Although it focused on the issue of academic probation (a binary dependent variable),
it illustrated another approach (specifically the Cox regression flavor of event history
analysis) to analyzing covariates (possible moderators and causal factors) to understand
some phenomenon. Of course, their use of event history analysis made more sense
to me because I had just finished taking a really good workshop on event history analysis
taught by another OCAIR colleague (Chau-Kuang Chen). In your situation, event
history analysis may help because you probably have ¡§censored¡¨ data (and this is
the statistical term, not the political one).
Anyway, good luck on the analysis¡K
Michael Tamada:
The responses have been very good, here's a follow-up to Willard's response.
One piece of good news is that SPSS does survival analysis, including Cox regression
(I believe it's in the Advanced module).
One piece of potential bad news is that it seems to me that attrition is not a permanent
condition -- students can and do return. And leave again. So probably
one should use a "multiple spells" model; these are more complicated and I don't think
SPSS can run them.
However Lan was chiefly interested in looking just at Spring 2006 enrollment or attrition;
with just one term to look at, survival analysis is pretty much moot; a student is
either here or gone and there's only one term to look at.
Chau-Kuang Chen:
To: Tamada, Michael; Hom, Willard; Hongmei Zhu; Lan Hao
Your responses are extremely valuable to our knowledge base.
From what I have learned, survival analysis allows researchers to study the timing
and duration of the critical event, time (continuous or discrete) to event occurrence
(binary).
For continuous time variable, researchers can use standard Cox regression, stratified
Cox regression, extended Cox regression, and so forth.

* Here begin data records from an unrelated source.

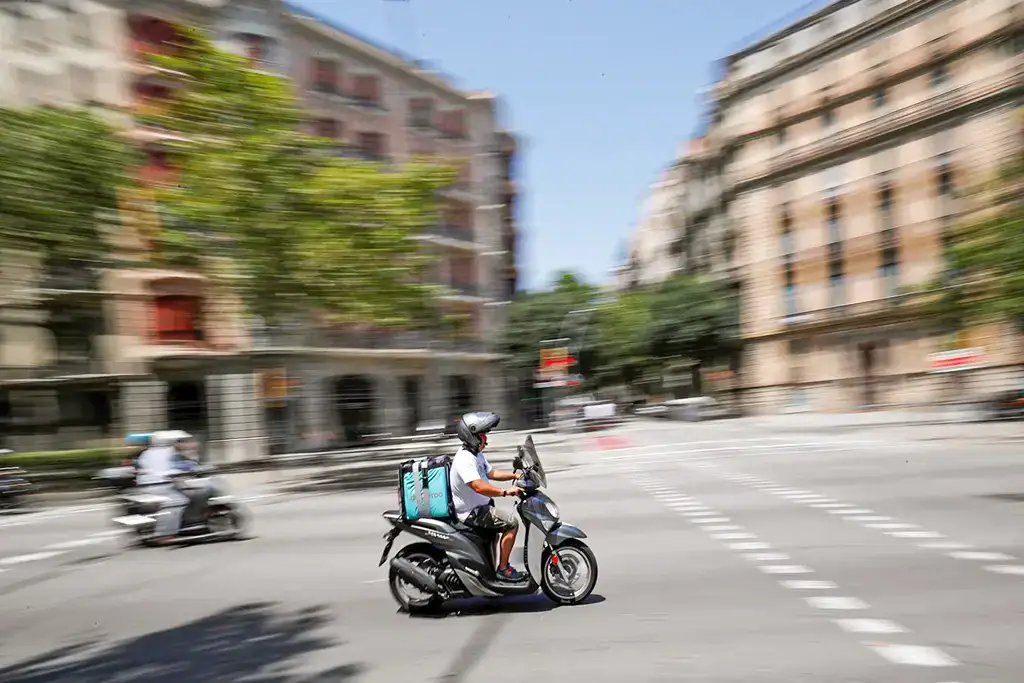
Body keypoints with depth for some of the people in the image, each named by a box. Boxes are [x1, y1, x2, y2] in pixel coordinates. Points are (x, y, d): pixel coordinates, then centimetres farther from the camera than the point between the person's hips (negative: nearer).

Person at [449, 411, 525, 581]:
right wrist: (505, 492, -39)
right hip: (472, 513, -11)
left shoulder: (476, 455, 9)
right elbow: (478, 486, -37)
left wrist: (515, 475, 11)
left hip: (480, 505, 11)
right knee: (511, 523, -16)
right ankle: (503, 569, -7)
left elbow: (491, 473, 20)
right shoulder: (465, 459, -25)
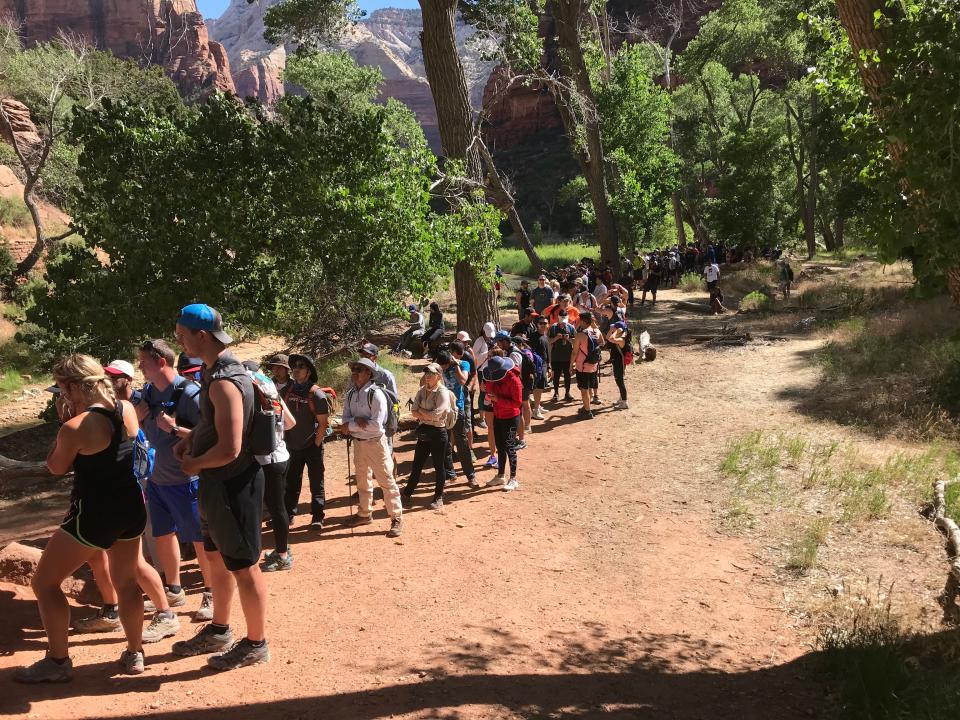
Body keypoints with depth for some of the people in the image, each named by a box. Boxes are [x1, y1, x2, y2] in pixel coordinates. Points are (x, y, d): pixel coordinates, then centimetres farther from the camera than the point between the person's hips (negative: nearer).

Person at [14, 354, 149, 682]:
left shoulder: (75, 427, -21)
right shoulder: (128, 409, -2)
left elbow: (56, 467, -2)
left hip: (94, 515, -7)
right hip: (131, 507, 7)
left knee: (44, 583, 11)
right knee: (127, 582, 21)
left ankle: (58, 661, 18)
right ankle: (134, 654, 30)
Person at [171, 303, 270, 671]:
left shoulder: (224, 382, -25)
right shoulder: (214, 369, 7)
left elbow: (229, 449, -30)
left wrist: (193, 464, -12)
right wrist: (189, 439, 8)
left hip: (233, 484, -10)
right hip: (217, 483, 10)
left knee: (243, 566, 4)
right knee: (217, 558, 22)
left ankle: (256, 644, 20)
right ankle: (218, 632, 39)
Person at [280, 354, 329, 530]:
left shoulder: (316, 394, -11)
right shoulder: (286, 391, 1)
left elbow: (323, 423, -10)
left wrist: (316, 443, -10)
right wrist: (284, 439, 5)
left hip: (312, 446, -4)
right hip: (292, 446, 4)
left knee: (316, 482, 3)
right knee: (291, 482, 13)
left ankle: (317, 517, 12)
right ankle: (288, 515, 24)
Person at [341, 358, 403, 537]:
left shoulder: (376, 395, -18)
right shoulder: (350, 394, 2)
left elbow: (376, 425, -24)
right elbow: (346, 420, -1)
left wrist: (351, 425, -18)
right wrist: (357, 420, -23)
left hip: (375, 442, -7)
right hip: (357, 442, 7)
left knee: (386, 480, -2)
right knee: (362, 480, 21)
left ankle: (396, 518, 8)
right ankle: (364, 514, 38)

For discrete time variable, researchers
can use binary logistic regression with dummy time variable. Multiple spells model
is an example of discrete time survival analysis. Here is an excellent paper, Singer,
J.D. & Willett, J.B. (1993). It's about time: Using discrete time survival analysis
to study the duration and the timing of events. The Journal of Educational Statistics,
18, 115-l95.
For competing and/or recursive event survival
data, there is an excellent book by Paul D. Allison titled Survival Analysis
Using the SAS System: A Practical Guide
For Lan's project, I wonder if we can break
down time variable, one term, into multiple months (time origin = beginning of the
term; endpoint = the critical event of interest (enrolled/attrited); or other events
unrelated to enrolled/attrited (censored); and end of the study period = end of the
term). Thus, we can detect at what month students are likely to experience the critical
event (enrolled/attrited).
I like Willard's idea to examine the lagged
effects of independent variables on enrollment because it has justification of theory.
For instance, the economy (e.g., changes in employment prospect) rarely changes its
patterns drastically within one or two years unless wars or political violence occur.